_What the task asks_: In the records below, find the line that contains "Newsletters and Impact Reports" and the line that contains "Fri 17 May 16:43". Set down exactly those lines and every line between them, and nothing more.

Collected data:
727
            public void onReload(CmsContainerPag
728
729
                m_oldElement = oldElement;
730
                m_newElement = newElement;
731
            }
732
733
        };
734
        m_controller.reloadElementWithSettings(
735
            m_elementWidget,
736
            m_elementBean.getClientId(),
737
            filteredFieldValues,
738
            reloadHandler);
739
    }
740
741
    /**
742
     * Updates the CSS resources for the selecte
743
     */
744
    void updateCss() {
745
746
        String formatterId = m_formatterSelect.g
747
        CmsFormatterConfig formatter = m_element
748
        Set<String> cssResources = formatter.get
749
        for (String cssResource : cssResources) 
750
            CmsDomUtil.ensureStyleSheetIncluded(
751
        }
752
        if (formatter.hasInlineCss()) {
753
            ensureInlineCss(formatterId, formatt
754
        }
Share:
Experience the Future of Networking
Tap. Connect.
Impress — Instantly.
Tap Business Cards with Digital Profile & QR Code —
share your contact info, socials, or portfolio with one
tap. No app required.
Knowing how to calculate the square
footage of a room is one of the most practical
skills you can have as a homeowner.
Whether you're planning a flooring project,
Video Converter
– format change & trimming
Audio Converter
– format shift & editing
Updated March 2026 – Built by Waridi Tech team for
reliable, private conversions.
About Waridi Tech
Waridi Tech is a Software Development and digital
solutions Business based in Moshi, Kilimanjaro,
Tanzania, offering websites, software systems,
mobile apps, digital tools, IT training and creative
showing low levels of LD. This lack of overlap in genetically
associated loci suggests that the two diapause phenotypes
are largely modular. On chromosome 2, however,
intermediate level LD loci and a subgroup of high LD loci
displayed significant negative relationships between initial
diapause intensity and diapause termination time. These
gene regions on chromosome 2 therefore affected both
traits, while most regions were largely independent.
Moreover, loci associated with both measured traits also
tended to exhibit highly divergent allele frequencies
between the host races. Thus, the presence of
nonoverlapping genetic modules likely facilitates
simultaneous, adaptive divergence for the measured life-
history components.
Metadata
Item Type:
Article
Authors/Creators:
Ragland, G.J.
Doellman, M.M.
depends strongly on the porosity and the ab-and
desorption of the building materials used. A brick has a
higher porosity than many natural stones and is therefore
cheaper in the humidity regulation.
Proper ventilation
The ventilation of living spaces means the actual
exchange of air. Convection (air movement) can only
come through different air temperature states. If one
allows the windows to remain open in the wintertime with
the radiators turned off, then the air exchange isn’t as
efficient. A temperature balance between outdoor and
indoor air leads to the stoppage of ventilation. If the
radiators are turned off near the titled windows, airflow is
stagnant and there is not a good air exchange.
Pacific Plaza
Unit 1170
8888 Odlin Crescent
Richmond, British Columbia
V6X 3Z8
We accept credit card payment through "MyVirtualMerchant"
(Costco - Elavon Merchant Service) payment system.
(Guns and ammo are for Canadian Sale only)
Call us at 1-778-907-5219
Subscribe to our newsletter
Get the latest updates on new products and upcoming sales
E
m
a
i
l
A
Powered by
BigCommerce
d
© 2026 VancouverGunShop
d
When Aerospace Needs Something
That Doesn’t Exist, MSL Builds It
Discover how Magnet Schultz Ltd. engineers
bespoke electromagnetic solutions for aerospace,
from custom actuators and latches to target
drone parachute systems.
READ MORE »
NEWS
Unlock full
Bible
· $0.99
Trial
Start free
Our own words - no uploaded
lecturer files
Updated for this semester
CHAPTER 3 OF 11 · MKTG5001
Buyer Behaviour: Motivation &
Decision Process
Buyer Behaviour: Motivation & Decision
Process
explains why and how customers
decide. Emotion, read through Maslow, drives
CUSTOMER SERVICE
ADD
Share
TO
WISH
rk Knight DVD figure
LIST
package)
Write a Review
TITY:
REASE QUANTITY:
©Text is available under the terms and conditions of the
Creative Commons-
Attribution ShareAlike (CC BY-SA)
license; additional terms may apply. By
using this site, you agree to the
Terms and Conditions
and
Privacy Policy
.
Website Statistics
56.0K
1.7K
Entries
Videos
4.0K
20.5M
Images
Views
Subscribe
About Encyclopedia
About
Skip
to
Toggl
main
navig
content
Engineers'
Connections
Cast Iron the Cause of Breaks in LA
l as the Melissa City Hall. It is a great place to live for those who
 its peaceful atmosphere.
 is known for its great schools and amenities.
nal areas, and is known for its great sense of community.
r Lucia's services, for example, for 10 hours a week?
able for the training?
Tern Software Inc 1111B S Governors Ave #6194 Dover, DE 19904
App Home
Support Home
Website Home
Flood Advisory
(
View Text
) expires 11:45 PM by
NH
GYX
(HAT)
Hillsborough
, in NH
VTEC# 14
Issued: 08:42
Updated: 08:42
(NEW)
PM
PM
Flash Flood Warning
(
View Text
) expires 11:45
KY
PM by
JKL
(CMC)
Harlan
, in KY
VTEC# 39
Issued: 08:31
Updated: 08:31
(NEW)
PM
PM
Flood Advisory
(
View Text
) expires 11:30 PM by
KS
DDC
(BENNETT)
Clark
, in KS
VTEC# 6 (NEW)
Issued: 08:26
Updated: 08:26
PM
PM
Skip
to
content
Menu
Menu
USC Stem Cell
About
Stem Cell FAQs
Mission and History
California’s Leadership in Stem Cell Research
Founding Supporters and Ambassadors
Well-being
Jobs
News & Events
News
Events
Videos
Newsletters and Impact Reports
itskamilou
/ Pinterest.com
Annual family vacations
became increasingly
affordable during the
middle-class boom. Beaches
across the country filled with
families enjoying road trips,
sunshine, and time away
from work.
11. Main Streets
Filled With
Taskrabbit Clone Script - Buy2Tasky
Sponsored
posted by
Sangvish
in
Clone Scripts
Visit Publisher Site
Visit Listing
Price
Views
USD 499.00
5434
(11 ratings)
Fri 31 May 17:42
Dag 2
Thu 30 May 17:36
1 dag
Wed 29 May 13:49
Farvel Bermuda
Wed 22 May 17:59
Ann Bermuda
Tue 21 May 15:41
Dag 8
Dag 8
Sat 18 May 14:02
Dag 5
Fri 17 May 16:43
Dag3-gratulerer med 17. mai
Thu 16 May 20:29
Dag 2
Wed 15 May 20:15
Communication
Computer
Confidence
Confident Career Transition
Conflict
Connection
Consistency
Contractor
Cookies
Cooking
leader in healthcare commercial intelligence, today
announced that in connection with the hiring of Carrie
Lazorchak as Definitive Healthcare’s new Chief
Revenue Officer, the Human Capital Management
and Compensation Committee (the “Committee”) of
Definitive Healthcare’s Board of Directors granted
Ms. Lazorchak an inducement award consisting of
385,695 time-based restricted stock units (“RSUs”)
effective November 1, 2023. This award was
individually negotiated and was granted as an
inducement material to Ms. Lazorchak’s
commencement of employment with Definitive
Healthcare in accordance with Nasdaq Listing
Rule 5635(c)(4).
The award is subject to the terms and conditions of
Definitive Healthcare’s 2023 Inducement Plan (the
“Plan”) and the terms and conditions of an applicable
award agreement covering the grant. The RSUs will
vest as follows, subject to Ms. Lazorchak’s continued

_Response for this exercise_:
Newsletters and Impact Reports
itskamilou
/ Pinterest.com
Annual family vacations
became increasingly
affordable during the
middle-class boom. Beaches
across the country filled with
families enjoying road trips,
sunshine, and time away
from work.
11. Main Streets
Filled With
Taskrabbit Clone Script - Buy2Tasky
Sponsored
posted by
Sangvish
in
Clone Scripts
Visit Publisher Site
Visit Listing
Price
Views
USD 499.00
5434
(11 ratings)
Fri 31 May 17:42
Dag 2
Thu 30 May 17:36
1 dag
Wed 29 May 13:49
Farvel Bermuda
Wed 22 May 17:59
Ann Bermuda
Tue 21 May 15:41
Dag 8
Dag 8
Sat 18 May 14:02
Dag 5
Fri 17 May 16:43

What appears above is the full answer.